Accepted to IJCAI-ECAI 2026 · IJCAI-ECAI 2026 Special Track (Main Conference)
ICFD-31k: A Large-Scale Dataset and Benchmark for Real-Time Conversational Fraud Detection
†Department of Information Technology, Dr. B.R. Ambedkar National Institute of Technology Jalandhar
Accepted to the IJCAI-ECAI 2026 main conference special track.
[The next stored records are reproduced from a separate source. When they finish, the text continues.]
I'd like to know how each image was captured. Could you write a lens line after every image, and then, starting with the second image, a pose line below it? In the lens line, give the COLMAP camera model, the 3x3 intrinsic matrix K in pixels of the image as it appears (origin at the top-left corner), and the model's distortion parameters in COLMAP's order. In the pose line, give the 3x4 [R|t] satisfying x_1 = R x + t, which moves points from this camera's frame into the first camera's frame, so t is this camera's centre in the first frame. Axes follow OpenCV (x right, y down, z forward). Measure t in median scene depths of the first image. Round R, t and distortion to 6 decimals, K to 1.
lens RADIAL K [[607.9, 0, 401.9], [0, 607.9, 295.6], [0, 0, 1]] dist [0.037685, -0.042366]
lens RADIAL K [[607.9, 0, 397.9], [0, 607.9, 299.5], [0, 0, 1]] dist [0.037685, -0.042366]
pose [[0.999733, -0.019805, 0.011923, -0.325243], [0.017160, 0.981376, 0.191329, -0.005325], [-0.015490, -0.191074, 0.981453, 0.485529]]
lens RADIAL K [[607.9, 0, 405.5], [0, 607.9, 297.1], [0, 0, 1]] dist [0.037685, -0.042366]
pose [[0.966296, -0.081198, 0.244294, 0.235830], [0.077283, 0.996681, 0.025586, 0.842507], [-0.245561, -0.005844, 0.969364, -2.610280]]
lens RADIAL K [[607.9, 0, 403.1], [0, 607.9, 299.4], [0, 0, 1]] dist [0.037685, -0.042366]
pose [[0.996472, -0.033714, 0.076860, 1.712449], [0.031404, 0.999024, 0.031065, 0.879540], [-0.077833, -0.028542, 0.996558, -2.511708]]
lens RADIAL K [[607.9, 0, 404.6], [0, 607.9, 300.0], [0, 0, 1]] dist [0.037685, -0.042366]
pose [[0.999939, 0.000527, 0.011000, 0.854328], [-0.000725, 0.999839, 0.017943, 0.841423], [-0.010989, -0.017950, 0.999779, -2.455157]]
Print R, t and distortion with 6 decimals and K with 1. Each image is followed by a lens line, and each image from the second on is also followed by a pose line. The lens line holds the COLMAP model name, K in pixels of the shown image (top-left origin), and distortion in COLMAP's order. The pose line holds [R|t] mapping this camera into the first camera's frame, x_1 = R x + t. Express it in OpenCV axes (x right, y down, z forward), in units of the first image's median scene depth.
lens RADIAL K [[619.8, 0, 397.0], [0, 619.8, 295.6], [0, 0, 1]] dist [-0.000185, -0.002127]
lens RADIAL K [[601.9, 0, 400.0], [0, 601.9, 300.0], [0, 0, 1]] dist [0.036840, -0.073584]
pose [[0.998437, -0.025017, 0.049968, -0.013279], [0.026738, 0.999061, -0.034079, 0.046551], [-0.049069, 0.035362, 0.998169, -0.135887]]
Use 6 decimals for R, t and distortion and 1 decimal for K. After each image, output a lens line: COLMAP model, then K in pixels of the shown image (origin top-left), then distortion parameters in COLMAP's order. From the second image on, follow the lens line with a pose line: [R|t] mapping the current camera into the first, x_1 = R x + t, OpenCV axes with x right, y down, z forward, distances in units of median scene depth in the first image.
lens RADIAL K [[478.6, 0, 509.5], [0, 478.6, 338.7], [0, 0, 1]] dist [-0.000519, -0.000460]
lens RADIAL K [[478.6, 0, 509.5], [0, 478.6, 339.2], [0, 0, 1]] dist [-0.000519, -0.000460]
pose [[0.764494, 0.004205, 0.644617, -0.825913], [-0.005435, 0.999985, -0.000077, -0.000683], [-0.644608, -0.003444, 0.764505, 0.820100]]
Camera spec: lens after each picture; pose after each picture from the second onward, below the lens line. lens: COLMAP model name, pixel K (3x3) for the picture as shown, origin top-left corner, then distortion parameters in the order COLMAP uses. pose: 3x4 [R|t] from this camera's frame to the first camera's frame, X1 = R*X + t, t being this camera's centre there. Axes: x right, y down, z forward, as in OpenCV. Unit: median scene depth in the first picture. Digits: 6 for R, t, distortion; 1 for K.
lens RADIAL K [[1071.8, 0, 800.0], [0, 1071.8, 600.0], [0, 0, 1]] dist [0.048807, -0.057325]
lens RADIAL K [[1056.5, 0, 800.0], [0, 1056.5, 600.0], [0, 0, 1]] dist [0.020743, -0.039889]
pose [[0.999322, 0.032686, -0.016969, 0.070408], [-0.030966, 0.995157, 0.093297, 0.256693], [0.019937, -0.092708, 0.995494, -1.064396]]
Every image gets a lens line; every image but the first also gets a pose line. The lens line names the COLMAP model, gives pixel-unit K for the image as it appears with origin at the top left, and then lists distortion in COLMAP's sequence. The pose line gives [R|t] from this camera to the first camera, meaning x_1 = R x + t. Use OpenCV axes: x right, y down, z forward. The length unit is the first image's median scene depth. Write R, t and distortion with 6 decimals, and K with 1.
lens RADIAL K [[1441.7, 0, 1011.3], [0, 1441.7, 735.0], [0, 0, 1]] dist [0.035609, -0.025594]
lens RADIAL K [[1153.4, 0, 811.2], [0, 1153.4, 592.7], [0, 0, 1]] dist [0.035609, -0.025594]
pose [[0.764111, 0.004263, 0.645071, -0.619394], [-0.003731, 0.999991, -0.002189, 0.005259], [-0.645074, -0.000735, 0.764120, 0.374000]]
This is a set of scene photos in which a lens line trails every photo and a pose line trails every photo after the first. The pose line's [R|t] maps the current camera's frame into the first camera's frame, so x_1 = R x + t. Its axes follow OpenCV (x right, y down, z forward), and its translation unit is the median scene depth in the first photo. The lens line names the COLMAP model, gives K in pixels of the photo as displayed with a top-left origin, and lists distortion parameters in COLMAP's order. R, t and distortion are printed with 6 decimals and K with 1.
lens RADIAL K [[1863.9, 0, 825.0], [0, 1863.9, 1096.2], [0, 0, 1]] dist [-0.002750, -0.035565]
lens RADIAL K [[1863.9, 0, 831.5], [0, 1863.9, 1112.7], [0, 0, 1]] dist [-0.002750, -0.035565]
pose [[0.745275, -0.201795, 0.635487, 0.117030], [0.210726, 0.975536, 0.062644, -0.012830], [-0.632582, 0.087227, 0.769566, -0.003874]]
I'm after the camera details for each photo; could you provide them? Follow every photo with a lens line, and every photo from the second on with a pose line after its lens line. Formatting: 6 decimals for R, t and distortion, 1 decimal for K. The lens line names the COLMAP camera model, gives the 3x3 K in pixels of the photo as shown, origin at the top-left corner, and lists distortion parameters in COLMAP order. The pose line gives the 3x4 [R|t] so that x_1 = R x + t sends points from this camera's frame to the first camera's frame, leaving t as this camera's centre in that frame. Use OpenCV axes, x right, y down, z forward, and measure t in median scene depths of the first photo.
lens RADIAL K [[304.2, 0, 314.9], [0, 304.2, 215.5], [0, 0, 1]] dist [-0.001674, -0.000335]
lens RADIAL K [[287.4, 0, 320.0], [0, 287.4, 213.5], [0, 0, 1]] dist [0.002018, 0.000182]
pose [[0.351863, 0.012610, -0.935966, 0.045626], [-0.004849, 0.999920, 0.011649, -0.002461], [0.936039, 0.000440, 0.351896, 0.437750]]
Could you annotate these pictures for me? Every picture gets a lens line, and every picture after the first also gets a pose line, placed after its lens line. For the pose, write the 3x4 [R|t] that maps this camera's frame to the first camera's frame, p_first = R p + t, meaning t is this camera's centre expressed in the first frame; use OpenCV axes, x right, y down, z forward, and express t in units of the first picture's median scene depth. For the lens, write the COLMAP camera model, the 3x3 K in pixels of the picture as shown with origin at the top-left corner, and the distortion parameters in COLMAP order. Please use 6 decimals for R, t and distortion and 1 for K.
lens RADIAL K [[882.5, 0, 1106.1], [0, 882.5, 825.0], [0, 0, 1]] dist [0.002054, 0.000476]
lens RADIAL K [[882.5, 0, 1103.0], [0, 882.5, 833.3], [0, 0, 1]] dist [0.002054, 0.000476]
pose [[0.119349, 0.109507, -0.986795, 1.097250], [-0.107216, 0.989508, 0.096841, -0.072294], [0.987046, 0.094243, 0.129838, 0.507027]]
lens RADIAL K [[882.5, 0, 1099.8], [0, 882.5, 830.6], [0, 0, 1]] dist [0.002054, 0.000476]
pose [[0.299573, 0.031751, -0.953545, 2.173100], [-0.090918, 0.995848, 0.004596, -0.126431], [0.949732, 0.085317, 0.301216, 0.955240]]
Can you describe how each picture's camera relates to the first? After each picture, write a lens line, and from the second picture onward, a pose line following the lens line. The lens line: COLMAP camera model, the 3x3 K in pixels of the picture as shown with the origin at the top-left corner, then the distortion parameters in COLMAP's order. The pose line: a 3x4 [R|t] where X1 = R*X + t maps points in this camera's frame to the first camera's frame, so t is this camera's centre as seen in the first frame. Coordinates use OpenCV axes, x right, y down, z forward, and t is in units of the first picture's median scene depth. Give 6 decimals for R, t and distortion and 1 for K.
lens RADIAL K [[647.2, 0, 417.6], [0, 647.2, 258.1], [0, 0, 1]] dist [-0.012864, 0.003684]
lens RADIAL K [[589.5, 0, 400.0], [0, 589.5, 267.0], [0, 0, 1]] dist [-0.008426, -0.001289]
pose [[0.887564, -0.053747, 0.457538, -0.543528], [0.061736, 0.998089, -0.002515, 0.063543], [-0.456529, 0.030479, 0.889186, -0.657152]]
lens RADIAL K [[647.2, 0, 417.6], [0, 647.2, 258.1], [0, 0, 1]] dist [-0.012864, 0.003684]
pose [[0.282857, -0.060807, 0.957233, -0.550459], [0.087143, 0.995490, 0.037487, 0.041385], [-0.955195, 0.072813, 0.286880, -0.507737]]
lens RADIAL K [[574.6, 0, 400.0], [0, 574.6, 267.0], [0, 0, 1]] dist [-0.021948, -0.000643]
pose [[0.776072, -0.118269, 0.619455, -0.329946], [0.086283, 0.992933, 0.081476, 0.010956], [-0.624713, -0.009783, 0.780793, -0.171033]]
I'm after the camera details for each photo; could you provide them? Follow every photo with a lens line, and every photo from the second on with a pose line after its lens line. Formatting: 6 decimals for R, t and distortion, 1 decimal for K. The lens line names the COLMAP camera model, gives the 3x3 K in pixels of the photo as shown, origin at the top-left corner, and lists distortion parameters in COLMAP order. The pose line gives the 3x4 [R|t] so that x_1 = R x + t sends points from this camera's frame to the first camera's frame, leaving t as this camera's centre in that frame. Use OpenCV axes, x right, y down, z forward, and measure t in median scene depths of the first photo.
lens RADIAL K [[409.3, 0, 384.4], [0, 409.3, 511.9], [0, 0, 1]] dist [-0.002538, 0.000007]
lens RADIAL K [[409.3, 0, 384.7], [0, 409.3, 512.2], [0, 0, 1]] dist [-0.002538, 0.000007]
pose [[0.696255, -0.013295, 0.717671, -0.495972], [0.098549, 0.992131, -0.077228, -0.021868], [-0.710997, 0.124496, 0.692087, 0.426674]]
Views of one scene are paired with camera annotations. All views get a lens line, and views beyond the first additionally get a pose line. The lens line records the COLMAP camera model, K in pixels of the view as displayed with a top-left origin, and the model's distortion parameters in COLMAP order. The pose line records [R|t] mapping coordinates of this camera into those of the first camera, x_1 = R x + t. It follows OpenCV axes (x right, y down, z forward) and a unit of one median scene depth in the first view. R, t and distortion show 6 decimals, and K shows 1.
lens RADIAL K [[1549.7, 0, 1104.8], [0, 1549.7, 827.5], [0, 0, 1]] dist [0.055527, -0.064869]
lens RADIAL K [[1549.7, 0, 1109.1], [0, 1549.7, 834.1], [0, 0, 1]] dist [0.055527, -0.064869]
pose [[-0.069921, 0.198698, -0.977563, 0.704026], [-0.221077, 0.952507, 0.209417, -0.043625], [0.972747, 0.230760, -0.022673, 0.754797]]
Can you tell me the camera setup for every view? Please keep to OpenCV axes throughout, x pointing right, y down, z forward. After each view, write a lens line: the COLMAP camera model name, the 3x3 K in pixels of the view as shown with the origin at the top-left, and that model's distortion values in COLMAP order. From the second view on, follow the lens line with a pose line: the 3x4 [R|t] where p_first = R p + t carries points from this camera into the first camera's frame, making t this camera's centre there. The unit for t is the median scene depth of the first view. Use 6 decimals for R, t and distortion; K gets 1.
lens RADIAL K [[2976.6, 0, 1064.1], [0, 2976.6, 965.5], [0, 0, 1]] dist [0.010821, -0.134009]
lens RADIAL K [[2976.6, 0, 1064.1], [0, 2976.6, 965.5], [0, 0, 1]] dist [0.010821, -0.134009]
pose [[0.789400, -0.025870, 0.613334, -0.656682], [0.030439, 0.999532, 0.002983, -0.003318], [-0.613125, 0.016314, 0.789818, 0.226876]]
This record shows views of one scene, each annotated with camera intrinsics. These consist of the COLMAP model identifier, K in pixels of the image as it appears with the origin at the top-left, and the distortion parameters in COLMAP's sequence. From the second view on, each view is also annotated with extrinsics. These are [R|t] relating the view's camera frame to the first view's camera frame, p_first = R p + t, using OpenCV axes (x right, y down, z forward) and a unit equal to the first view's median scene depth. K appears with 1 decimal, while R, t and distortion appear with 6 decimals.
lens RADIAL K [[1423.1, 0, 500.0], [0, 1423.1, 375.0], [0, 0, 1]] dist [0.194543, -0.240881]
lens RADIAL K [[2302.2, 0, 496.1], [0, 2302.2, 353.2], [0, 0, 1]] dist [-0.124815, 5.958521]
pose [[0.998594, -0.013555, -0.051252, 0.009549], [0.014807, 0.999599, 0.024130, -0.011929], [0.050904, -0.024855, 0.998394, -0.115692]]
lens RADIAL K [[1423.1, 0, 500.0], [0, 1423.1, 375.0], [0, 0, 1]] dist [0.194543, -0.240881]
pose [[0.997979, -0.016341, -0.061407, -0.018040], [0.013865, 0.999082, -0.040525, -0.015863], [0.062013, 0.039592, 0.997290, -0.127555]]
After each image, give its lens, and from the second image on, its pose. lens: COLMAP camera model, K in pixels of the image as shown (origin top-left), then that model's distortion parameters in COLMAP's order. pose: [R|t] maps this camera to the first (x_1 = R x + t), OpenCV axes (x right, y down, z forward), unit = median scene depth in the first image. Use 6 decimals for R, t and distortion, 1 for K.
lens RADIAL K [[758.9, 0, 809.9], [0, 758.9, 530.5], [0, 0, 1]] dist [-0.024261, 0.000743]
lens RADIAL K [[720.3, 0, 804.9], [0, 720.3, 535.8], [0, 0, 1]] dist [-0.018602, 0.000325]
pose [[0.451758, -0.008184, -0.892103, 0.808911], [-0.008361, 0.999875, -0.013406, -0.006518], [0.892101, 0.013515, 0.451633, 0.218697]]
I will present ICFD-31k in Bremen, Germany.
TL;DR
ICFD-31k introduces 31,000+ Indian English/Hinglish fraud-call transcripts with chunk-level streaming labels and slow-thinking rationales, plus RoBERTa baselines that reach 99.40 F1 in-domain and 92.97 F1 on unseen scam types.
Abstract
The proliferation of sophisticated telephone scams poses a significant societal and economic threat, impacting diverse linguistic contexts in a country like India. Furthermore, the lack of large-scale, publicly available datasets remains a critical barrier impacting research on robust, real-time countermeasures. In view of this, the proposed work introduces ICFD-31k, the first Indian Conversational Fraud Dataset, representing a new benchmark containing over 31,000 realistic conversational transcripts. ICFD-31k comprises systematically generated content, covering 10 distinct fraud umbrellas spanning from financial impersonation to job scams. ICFD-31k transcripts feature rich annotations comprising a final verdict, chunk-level streaming labels, and detailed slow-thinking rationales. In addition, the human-in-the-loop evaluation validates the ICFD-31k's quality, achieving a Cohen's Kappa of 0.534 that confirms annotation reliability. Furthermore, the proposed work introduces two fine-tuned models based on RoBERTa: M1 for non-streaming data and M2 for streaming data. The comprehensive experiments with strong baselines (M1, M2) further demonstrate the ICFD-31k's utility.